Mengingat memori tentang Ibu membuatku sekilas menitikkan air mata. Sungguh, aku tidak sanggup kalau harus melupakan Ibu. Ibuku adalah sosok malaikat dalam hidupku, orang yang selalu menyayangiku dengan penuh kasih sayang. Bahkan, sampai saat ini aku belum pernah sekalipun melihat Ibu marah. Beliau adalah pribadi yang lembut dan penyayang, aku rasa sisi lembutku memang diturunkan dari Ibu.

Lalu Bagaimana dengan Bapaķ? Meskipun Bapak adalah sosok yang tegas dan disiplin dalam banyak hal, Aku adalah anak yang paling sering dimanja oleh Bapak. Aku ingat, saat masih kecil Bapak sering memberikan hadiah padaku setiap kali membantu Bapak memanen cengkeh atau memeras susu sapi. Tidak jarang aku juga ikut Bapak ke sawah untuk bermain sekaligus mencari belut untuk digoreng. Alhasil hal itu sering membuat A Rifky serta Dimas iri yang memang kurang dekat dengan Bapak.

Aku tersenyum tapi dengan suara terisak, tak kuasa menaham air mata yang makin banyak jatuh dari pelupuk mata saat mengingat kalimat yang sering diucapkan Bapak setiap kali aku sungkem saat Hari Raya Lebaran.

Dara anak kesayangan Bapak, Rifky sama Dimas cuma selingan. Jendra juga nggak sengaja dibuat, Bapak kecolongan.

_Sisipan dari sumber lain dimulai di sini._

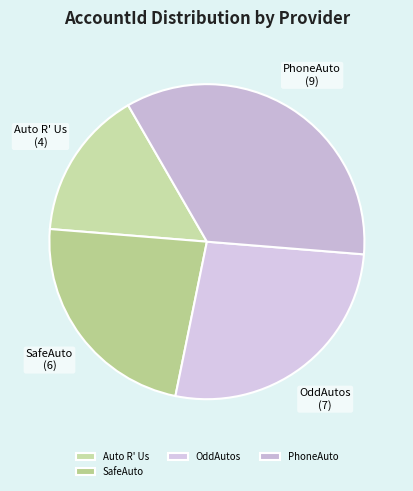

How many slices are in this pie chart?

4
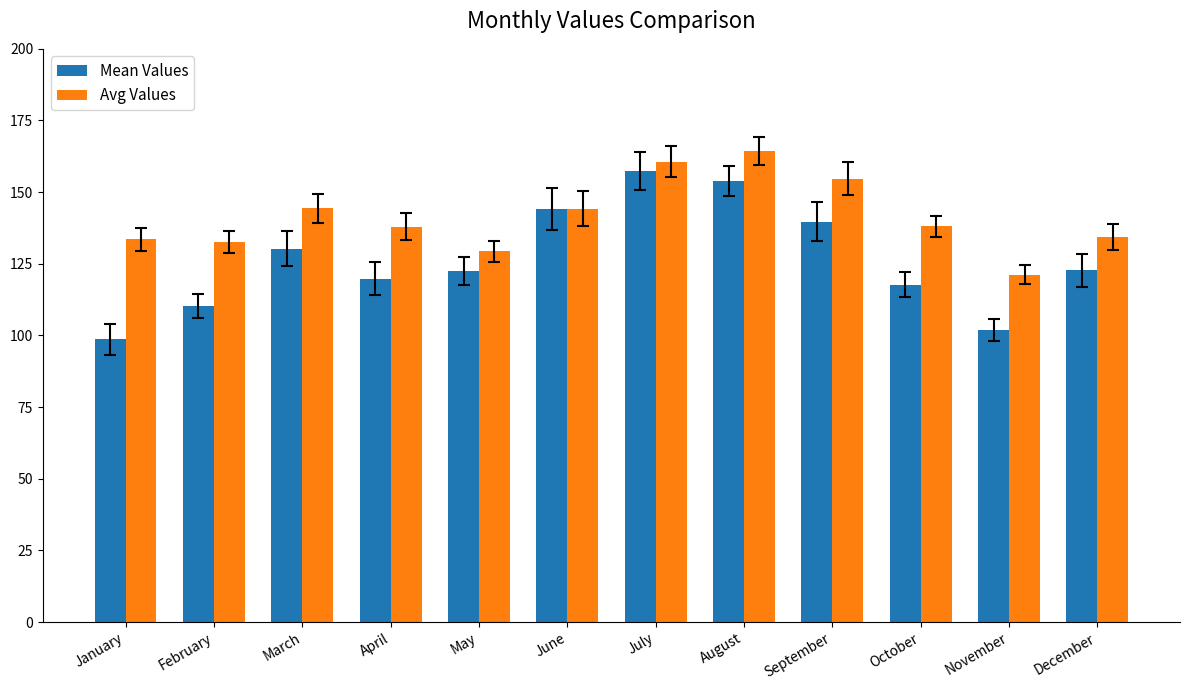

How many distinct data groups are displayed?

2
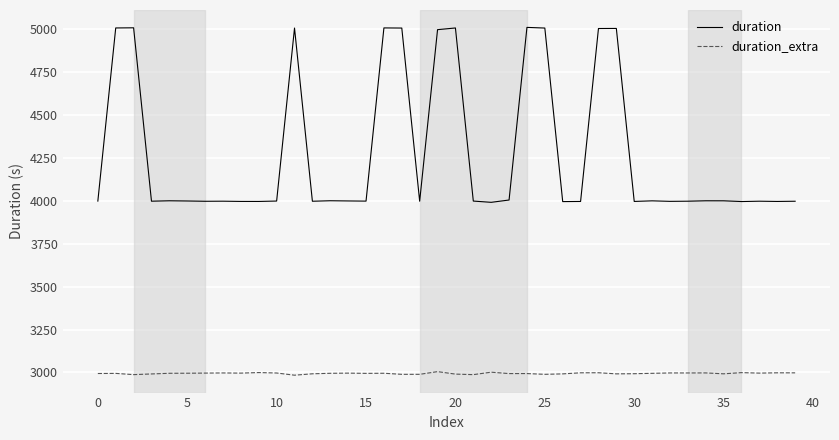

Which series has the largest total across all categories?

duration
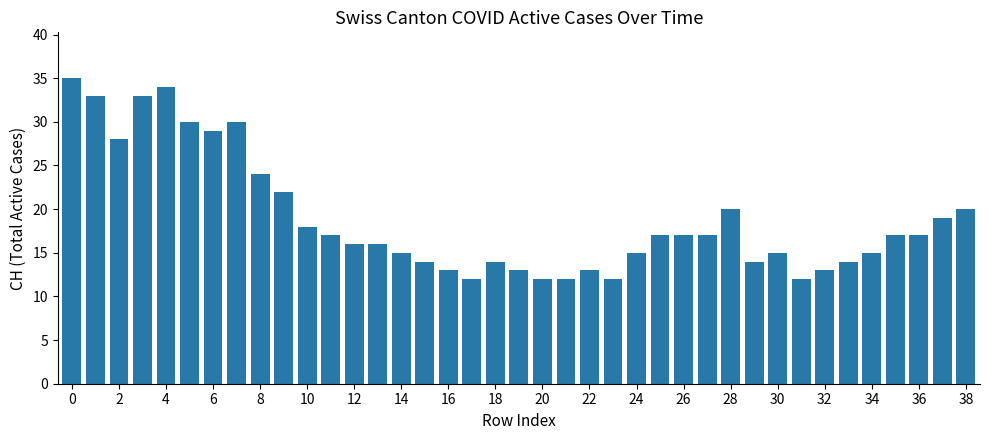

What is the value of the 2nd bar from the left?

33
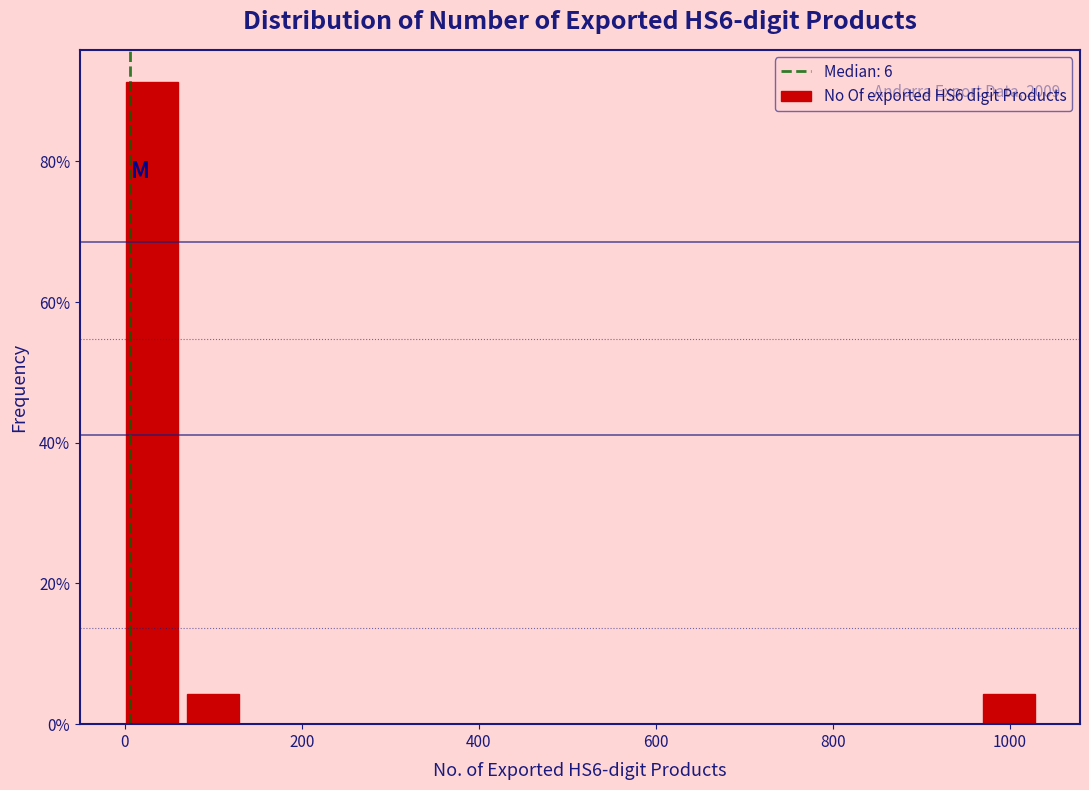

Read against the x-axis, roughly where is the centre of the tallest bar?

40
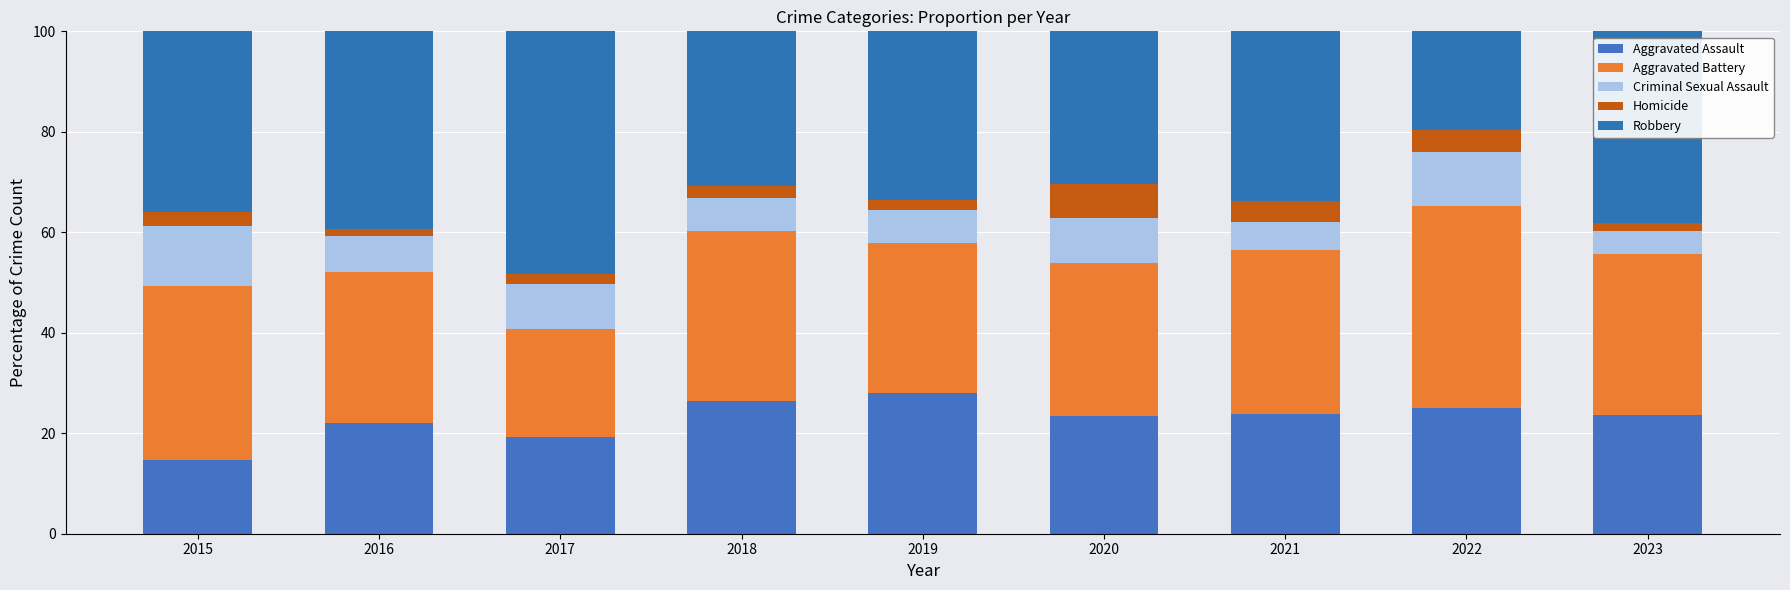

Rank the series at 2016 from lowest to highest value.

Homicide, Criminal Sexual Assault, Aggravated Assault, Aggravated Battery, Robbery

"Astagfirullah, Bumi, Langit! Hey Ra, itu liat anakmu makanin adona-" Lani kaget melihat anak-anakku berlumuran adonan brownies, dia memicing melihat aku tengah menangis tapi juga tersenyum sambil sesekali terkekeh.

"Ra? Kamu gila?"

Dengan asal aku mengambil bantal di sisi kasur dan melemparnya ke arah Lani. "Se-se-sembarangan kamu."